Interactions of the espin 3 isoforms with actin. A, Sedimentation actin-bundling assay. The bundling of actin filaments by espin 3B (triangles, red) shows a concentration dependence similar to that for espin 2B (circles, blue) and is not changed significantly when 20 μm CaCl₂ (square, black) is substituted for 1 mm EGTA in the assay. B, Microvillar PAB elongation assay. GFP-espin 3B (green) is efficiently targeted to microvilli in differentiated LLC-PK1-CL4cells and causes the microvilli and their PABs to grow dramatically longer than those in neighboring control cells. The microvillar PABs are visualized by labeling for F-actin with Texas Red-phalloidin (red). Note colocalization (yellow) of GFP-espin 3B and F-actin in the long microvilli. Scale bar, 10 μm. C, Pull-down assay for binding actin monomer by espin 3 isoforms with (+) or without (-) the WH2 domain. Beads loaded with GST-conjugates of espin 3A (GST-3A) and espin 3B (GST-3B) bind G-actin, and the binding is reduced dramatically by deletion of the WH2 domain (duplicate samples are shown). GST, Control beads loaded with GST alone. D, E, Pyrene-actin polymerization assay. A.U., Arbitrary units. Molar ratios of designated espin isoform to actin monomer are shown at right. Black curves indicate actin alone. D, Espin 3B (red curves) inhibits the polymerization of pyrene-actin in a concentration-dependent manner. E, Espin 2B (blue curves) does not inhibit actin polymerization but causes a modest, concentration-dependent stimulation at high molar ratios. The inhibitory effect observed with espin 3A at a molar ratio of 0.7 (0.7^*) is shown for comparison (red curve). F, Calculated relative nucleation rates for different molar ratios of espin 3B (triangles, red), espin 2B (circles, blue), and espin 4 (square, red). Note that espin 3B and espin 4 inhibit nucleation, but espin 2B does not.

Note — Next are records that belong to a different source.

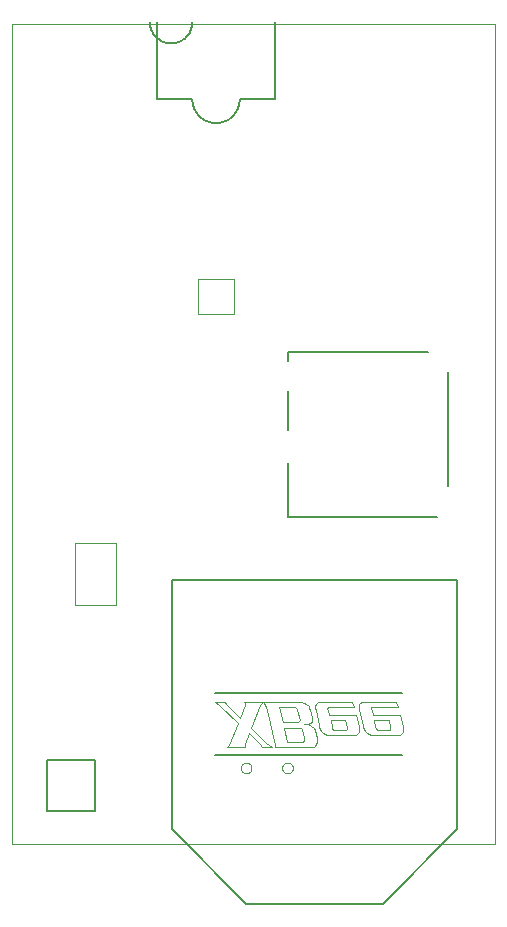
<source format=gbo>
G75*
G70*
%OFA0B0*%
%FSLAX24Y24*%
%IPPOS*%
%LPD*%
%AMOC8*
5,1,8,0,0,1.08239X$1,22.5*
%
%ADD10C,0.0000*%
%ADD11C,0.0020*%
%ADD12C,0.0080*%
%ADD13C,0.0005*%
%ADD14C,0.0060*%
%ADD15C,0.0040*%
%ADD16C,0.0050*%
D10*
X000702Y002192D02*
X000702Y029507D01*
X016812Y029507D01*
X016792Y002192D01*
X000702Y002192D01*
X008328Y004719D02*
X008330Y004745D01*
X008336Y004771D01*
X008346Y004796D01*
X008359Y004819D01*
X008375Y004839D01*
X008395Y004857D01*
X008417Y004872D01*
X008440Y004884D01*
X008466Y004892D01*
X008492Y004896D01*
X008518Y004896D01*
X008544Y004892D01*
X008570Y004884D01*
X008594Y004872D01*
X008615Y004857D01*
X008635Y004839D01*
X008651Y004819D01*
X008664Y004796D01*
X008674Y004771D01*
X008680Y004745D01*
X008682Y004719D01*
X008680Y004693D01*
X008674Y004667D01*
X008664Y004642D01*
X008651Y004619D01*
X008635Y004599D01*
X008615Y004581D01*
X008593Y004566D01*
X008570Y004554D01*
X008544Y004546D01*
X008518Y004542D01*
X008492Y004542D01*
X008466Y004546D01*
X008440Y004554D01*
X008416Y004566D01*
X008395Y004581D01*
X008375Y004599D01*
X008359Y004619D01*
X008346Y004642D01*
X008336Y004667D01*
X008330Y004693D01*
X008328Y004719D01*
X009706Y004719D02*
X009708Y004745D01*
X009714Y004771D01*
X009724Y004796D01*
X009737Y004819D01*
X009753Y004839D01*
X009773Y004857D01*
X009795Y004872D01*
X009818Y004884D01*
X009844Y004892D01*
X009870Y004896D01*
X009896Y004896D01*
X009922Y004892D01*
X009948Y004884D01*
X009972Y004872D01*
X009993Y004857D01*
X010013Y004839D01*
X010029Y004819D01*
X010042Y004796D01*
X010052Y004771D01*
X010058Y004745D01*
X010060Y004719D01*
X010058Y004693D01*
X010052Y004667D01*
X010042Y004642D01*
X010029Y004619D01*
X010013Y004599D01*
X009993Y004581D01*
X009971Y004566D01*
X009948Y004554D01*
X009922Y004546D01*
X009896Y004542D01*
X009870Y004542D01*
X009844Y004546D01*
X009818Y004554D01*
X009794Y004566D01*
X009773Y004581D01*
X009753Y004599D01*
X009737Y004619D01*
X009724Y004642D01*
X009714Y004667D01*
X009708Y004693D01*
X009706Y004719D01*
D11*
X004174Y010164D02*
X002796Y010164D01*
X002796Y012192D01*
X002796Y012212D02*
X004174Y012212D01*
X004174Y010164D01*
D12*
X006017Y010981D02*
X015544Y010981D01*
X015544Y002684D01*
X013054Y000194D01*
X008507Y000194D01*
X006017Y002684D01*
X006017Y010981D01*
X009906Y013078D02*
X009906Y014890D01*
X009906Y015978D02*
X009906Y017290D01*
X009906Y018278D02*
X009906Y018590D01*
X014576Y018590D01*
X015221Y017920D02*
X015221Y014101D01*
X014851Y013078D02*
X009906Y013078D01*
D13*
X008083Y019849D02*
X006902Y019849D01*
X006902Y021030D01*
X008083Y021030D01*
X008083Y019849D01*
D14*
X007480Y007226D02*
X013708Y007226D01*
X013708Y005137D02*
X007480Y005137D01*
D15*
X007864Y005411D02*
X007924Y005472D01*
X008236Y006234D01*
X007601Y006831D01*
X007464Y006930D01*
X007787Y006930D01*
X007836Y006842D01*
X008291Y006398D01*
X008467Y006831D01*
X008467Y006870D01*
X008434Y006930D01*
X010336Y006930D01*
X010440Y006897D01*
X010506Y006864D01*
X010588Y006771D01*
X010599Y006705D01*
X010638Y006645D01*
X010698Y006404D01*
X010698Y006256D01*
X010693Y006245D01*
X010577Y006190D01*
X010418Y006168D01*
X010528Y006168D01*
X010616Y006146D01*
X010682Y006119D01*
X010764Y006036D01*
X010786Y005982D01*
X010852Y005707D01*
X010868Y005664D01*
X010868Y005570D01*
X010846Y005516D01*
X010813Y005455D01*
X010769Y005428D01*
X010704Y005411D01*
X009459Y005411D01*
X009459Y005521D01*
X009437Y005620D01*
X009295Y006201D01*
X009218Y006513D01*
X009152Y006760D01*
X009108Y006892D01*
X009075Y006925D01*
X009059Y006925D01*
X008971Y006804D01*
X008664Y006047D01*
X009179Y005565D01*
X009256Y005499D01*
X009311Y005461D01*
X009382Y005411D01*
X009037Y005411D01*
X009031Y005433D01*
X009015Y005466D01*
X008993Y005494D01*
X008604Y005877D01*
X008467Y005532D01*
X008467Y005505D01*
X008450Y005477D01*
X008467Y005444D01*
X008467Y005411D01*
X007864Y005411D01*
X009722Y006261D02*
X009596Y006744D01*
X010128Y006744D01*
X010150Y006733D01*
X010188Y006689D01*
X010210Y006656D01*
X010292Y006332D01*
X010292Y006316D01*
X010265Y006278D01*
X010221Y006261D01*
X009722Y006261D01*
X009761Y006064D02*
X009876Y005598D01*
X010380Y005598D01*
X010429Y005625D01*
X010435Y005713D01*
X010358Y006004D01*
X010342Y006042D01*
X010309Y006064D01*
X009761Y006064D01*
X010928Y006157D02*
X010819Y006645D01*
X010808Y006733D01*
X010808Y006787D01*
X010824Y006848D01*
X010852Y006886D01*
X010895Y006919D01*
X010939Y006930D01*
X012025Y006930D01*
X012101Y006744D01*
X012030Y006755D01*
X011241Y006755D01*
X011219Y006738D01*
X011213Y006700D01*
X011224Y006667D01*
X011268Y006480D01*
X012167Y006480D01*
X012261Y006102D01*
X012261Y005910D01*
X012239Y005888D01*
X012167Y005834D01*
X012107Y005812D01*
X011246Y005812D01*
X011213Y005817D01*
X011148Y005839D01*
X011060Y005894D01*
X011011Y005965D01*
X010945Y006097D01*
X010928Y006157D01*
X011318Y006305D02*
X011356Y006080D01*
X011372Y006036D01*
X011394Y005998D01*
X011427Y005982D01*
X011816Y005982D01*
X011838Y005987D01*
X011855Y006004D01*
X011855Y006075D01*
X011794Y006311D01*
X011323Y006311D01*
X011318Y006305D01*
X012277Y006645D02*
X012387Y006157D01*
X012403Y006097D01*
X012469Y005965D01*
X012518Y005894D01*
X012606Y005839D01*
X012672Y005817D01*
X012705Y005812D01*
X013565Y005812D01*
X013626Y005834D01*
X013697Y005888D01*
X013719Y005910D01*
X013719Y006102D01*
X013626Y006480D01*
X012726Y006480D01*
X012683Y006667D01*
X012672Y006700D01*
X012677Y006738D01*
X012699Y006755D01*
X013489Y006755D01*
X013560Y006744D01*
X013483Y006930D01*
X012398Y006930D01*
X012354Y006919D01*
X012310Y006886D01*
X012282Y006848D01*
X012266Y006787D01*
X012266Y006733D01*
X012277Y006645D01*
X012776Y006305D02*
X012814Y006080D01*
X012831Y006036D01*
X012853Y005998D01*
X012885Y005982D01*
X013275Y005982D01*
X013297Y005987D01*
X013313Y006004D01*
X013313Y006075D01*
X013253Y006311D01*
X012781Y006311D01*
X012776Y006305D01*
D16*
X003454Y004973D02*
X003454Y003300D01*
X001879Y003300D01*
X001879Y004973D01*
X003454Y004973D01*
X005531Y027004D02*
X006712Y027004D01*
X006714Y026949D01*
X006720Y026894D01*
X006729Y026840D01*
X006742Y026787D01*
X006759Y026735D01*
X006780Y026684D01*
X006804Y026635D01*
X006832Y026587D01*
X006862Y026541D01*
X006896Y026498D01*
X006933Y026457D01*
X006972Y026419D01*
X007014Y026384D01*
X007059Y026352D01*
X007106Y026322D01*
X007154Y026297D01*
X007204Y026274D01*
X007256Y026256D01*
X007309Y026240D01*
X007362Y026229D01*
X007417Y026221D01*
X007472Y026217D01*
X007526Y026217D01*
X007581Y026221D01*
X007636Y026229D01*
X007689Y026240D01*
X007742Y026256D01*
X007794Y026274D01*
X007844Y026297D01*
X007893Y026322D01*
X007939Y026352D01*
X007984Y026384D01*
X008026Y026419D01*
X008065Y026457D01*
X008102Y026498D01*
X008136Y026541D01*
X008166Y026587D01*
X008194Y026635D01*
X008218Y026684D01*
X008239Y026735D01*
X008256Y026787D01*
X008269Y026840D01*
X008278Y026894D01*
X008284Y026949D01*
X008286Y027004D01*
X008287Y027004D02*
X009468Y027004D01*
X009468Y029579D01*
X006712Y029579D02*
X006710Y029527D01*
X006704Y029476D01*
X006695Y029425D01*
X006682Y029375D01*
X006665Y029326D01*
X006645Y029278D01*
X006621Y029232D01*
X006594Y029188D01*
X006564Y029146D01*
X006531Y029106D01*
X006495Y029069D01*
X006457Y029034D01*
X006416Y029002D01*
X006372Y028974D01*
X006327Y028948D01*
X006280Y028926D01*
X006232Y028908D01*
X006182Y028893D01*
X006132Y028882D01*
X006081Y028874D01*
X006029Y028870D01*
X005977Y028870D01*
X005925Y028874D01*
X005874Y028882D01*
X005824Y028893D01*
X005774Y028908D01*
X005726Y028926D01*
X005679Y028948D01*
X005634Y028974D01*
X005590Y029002D01*
X005549Y029034D01*
X005511Y029069D01*
X005475Y029106D01*
X005442Y029146D01*
X005412Y029188D01*
X005385Y029232D01*
X005361Y029278D01*
X005341Y029326D01*
X005324Y029375D01*
X005311Y029425D01*
X005302Y029476D01*
X005296Y029527D01*
X005294Y029579D01*
X005531Y029579D02*
X005531Y027004D01*
M02*

</source>
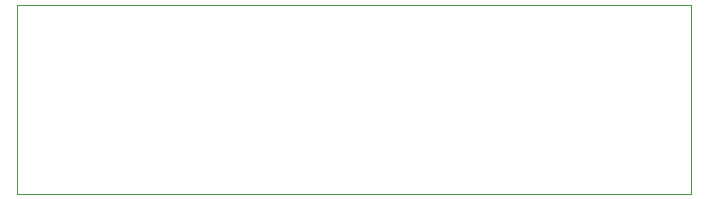
<source format=gbr>
%TF.GenerationSoftware,KiCad,Pcbnew,(6.0.9)*%
%TF.CreationDate,2023-05-10T13:01:55+05:30*%
%TF.ProjectId,Input_Panel(V2.0),496e7075-745f-4506-916e-656c2856322e,rev?*%
%TF.SameCoordinates,Original*%
%TF.FileFunction,Profile,NP*%
%FSLAX46Y46*%
G04 Gerber Fmt 4.6, Leading zero omitted, Abs format (unit mm)*
G04 Created by KiCad (PCBNEW (6.0.9)) date 2023-05-10 13:01:55*
%MOMM*%
%LPD*%
G01*
G04 APERTURE LIST*
%TA.AperFunction,Profile*%
%ADD10C,0.100000*%
%TD*%
G04 APERTURE END LIST*
D10*
X57000000Y-16000000D02*
X0Y-16000000D01*
X57000000Y0D02*
X57000000Y-16000000D01*
X0Y-16000000D02*
X0Y0D01*
X0Y0D02*
X57000000Y0D01*
M02*

</source>
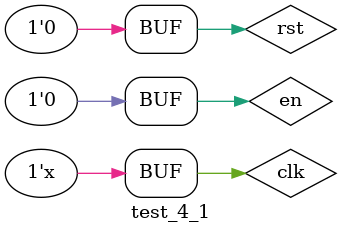
<source format=v>
module test_4_1;
reg clk, rst,en,dir;
wire[3:0]digit;
wire[6:0]display;
wire max,min;
 lab4_1 test(
 .clk(clk),
 .rst(rst),
 .en(en),
 .dir(dir),
 .DIGIT(digit) ,
 .DISPLAY(display),
 .max(max),
 .min(min)
);

reg sth;

always #5 clk = ~clk;

initial begin
    clk = 0;
    en = 0;
   // dir = 0;
    rst =0;
    #66
    rst =1;
    #50
    rst =0;
    //dir =1;
    #78
   // dir =0;
    en = 1;
    //dir = 1;
    #686
    en =0;
    //dir =0; 
end

endmodule
</source>
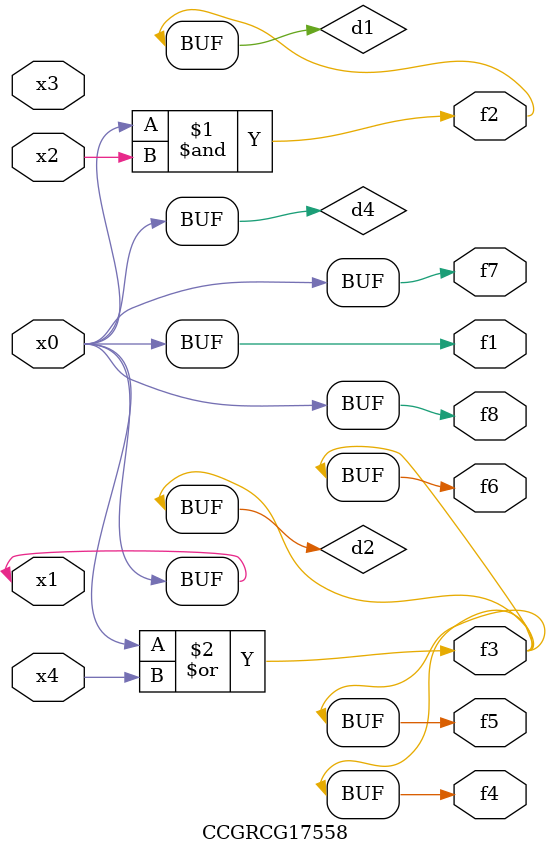
<source format=v>
module CCGRCG17558(
	input x0, x1, x2, x3, x4,
	output f1, f2, f3, f4, f5, f6, f7, f8
);

	wire d1, d2, d3, d4;

	and (d1, x0, x2);
	or (d2, x0, x4);
	nand (d3, x0, x2);
	buf (d4, x0, x1);
	assign f1 = d4;
	assign f2 = d1;
	assign f3 = d2;
	assign f4 = d2;
	assign f5 = d2;
	assign f6 = d2;
	assign f7 = d4;
	assign f8 = d4;
endmodule

</source>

Interactions of the espin 3 isoforms with ligands for proline-rich peptides. A, Pull-down assay for binding the designated espin isoform to beads loaded with GST-IRSp53 SH3 domain or control beads loaded with GST. Fifty percent of the espin isoform added to the assay is shown in the left panel. Espin 2B binds to the IRSp53 SH3 domain beads, but espin 3A and espin 3B do not. B, Pull-down assay for binding the designated espin 3 isoform, with (+) or without (-) the eight consecutive proline residues (P₈) in their single proline-rich peptide, to beads loaded with GST-profilin IIa, GST-profilin I, or GST. Fifty percent of the espin isoform added to the assay is shown in the left panel. The espin 3 isoforms bind better to profilin IIa than profilin I, and the binding is reduced dramatically after deletion of the eight prolines.